- [Task requirements]:
Return every entry exactly, except for any pictures.

(Document images with source code)

[Start of section]

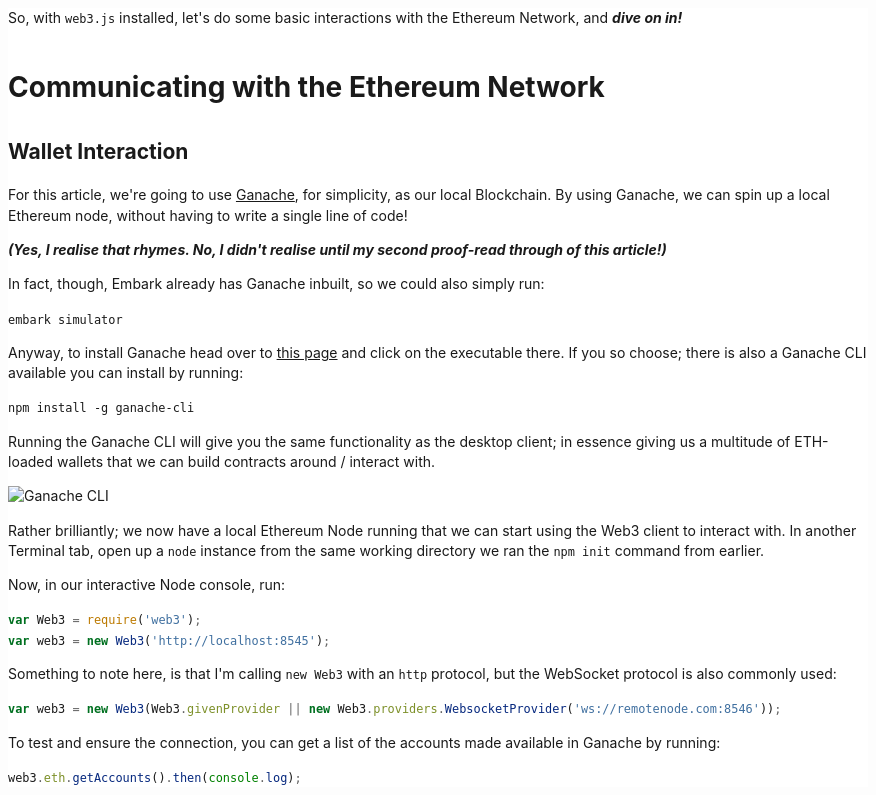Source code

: So, with `web3.js` installed, let's do some basic interactions with the Ethereum Network, and ***dive on in!***



# Communicating with the Ethereum Network

## Wallet Interaction

For this article, we're going to use [Ganache](https://www.trufflesuite.com/ganache), for simplicity, as our local Blockchain.  By using Ganache, we can spin up a local Ethereum node, without having to write a single line of code!

***(Yes, I realise that rhymes.  No, I didn't realise until my second proof-read through of this article!)***

In fact, though, Embark already has Ganache inbuilt, so we could also simply run:

```js
embark simulator
```

Anyway, to install Ganache head over to [this page](https://www.trufflesuite.com/ganache) and click on the executable there.  If you so choose; there is also a Ganache CLI available you can install by running:

```
npm install -g ganache-cli
```

Running the Ganache CLI will give you the same functionality as the desktop client; in essence giving us a multitude of ETH-loaded wallets that we can build contracts around / interact with.

![Ganache CLI](/assets/images/ganache-cli.png)

Rather brilliantly; we now have a local Ethereum Node running that we can start using the Web3 client to interact with.  In another Terminal tab, open up a `node` instance from the same working directory we ran the `npm init` command from earlier.

Now, in our interactive Node console, run:

``` js
var Web3 = require('web3');
var web3 = new Web3('http://localhost:8545');
```

Something to note here, is that I'm calling `new Web3` with an `http` protocol, but the WebSocket protocol is also commonly used:

``` js
var web3 = new Web3(Web3.givenProvider || new Web3.providers.WebsocketProvider('ws://remotenode.com:8546'));
```

To test and ensure the connection, you can get a list of the accounts made available in Ganache by running:

``` js
web3.eth.getAccounts().then(console.log);
```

[End of section]

- [Task solution]:
Source code

: So, with `web3.js` installed, let's do some basic interactions with the Ethereum Network, and ***dive on in!***



# Communicating with the Ethereum Network

## Wallet Interaction

For this article, we're going to use [Ganache](https://www.trufflesuite.com/ganache), for simplicity, as our local Blockchain.  By using Ganache, we can spin up a local Ethereum node, without having to write a single line of code!

***(Yes, I realise that rhymes.  No, I didn't realise until my second proof-read through of this article!)***

In fact, though, Embark already has Ganache inbuilt, so we could also simply run:

```js
embark simulator
```

Anyway, to install Ganache head over to [this page](https://www.trufflesuite.com/ganache) and click on the executable there.  If you so choose; there is also a Ganache CLI available you can install by running:

```
npm install -g ganache-cli
```

Running the Ganache CLI will give you the same functionality as the desktop client; in essence giving us a multitude of ETH-loaded wallets that we can build contracts around / interact with.

![Ganache CLI](/assets/images/ganache-cli.png)

Rather brilliantly; we now have a local Ethereum Node running that we can start using the Web3 client to interact with.  In another Terminal tab, open up a `node` instance from the same working directory we ran the `npm init` command from earlier.

Now, in our interactive Node console, run:

``` js
var Web3 = require('web3');
var web3 = new Web3('http://localhost:8545');
```

Something to note here, is that I'm calling `new Web3` with an `http` protocol, but the WebSocket protocol is also commonly used:

``` js
var web3 = new Web3(Web3.givenProvider || new Web3.providers.WebsocketProvider('ws://remotenode.com:8546'));
```

To test and ensure the connection, you can get a list of the accounts made available in Ganache by running:

``` js
web3.eth.getAccounts().then(console.log);
```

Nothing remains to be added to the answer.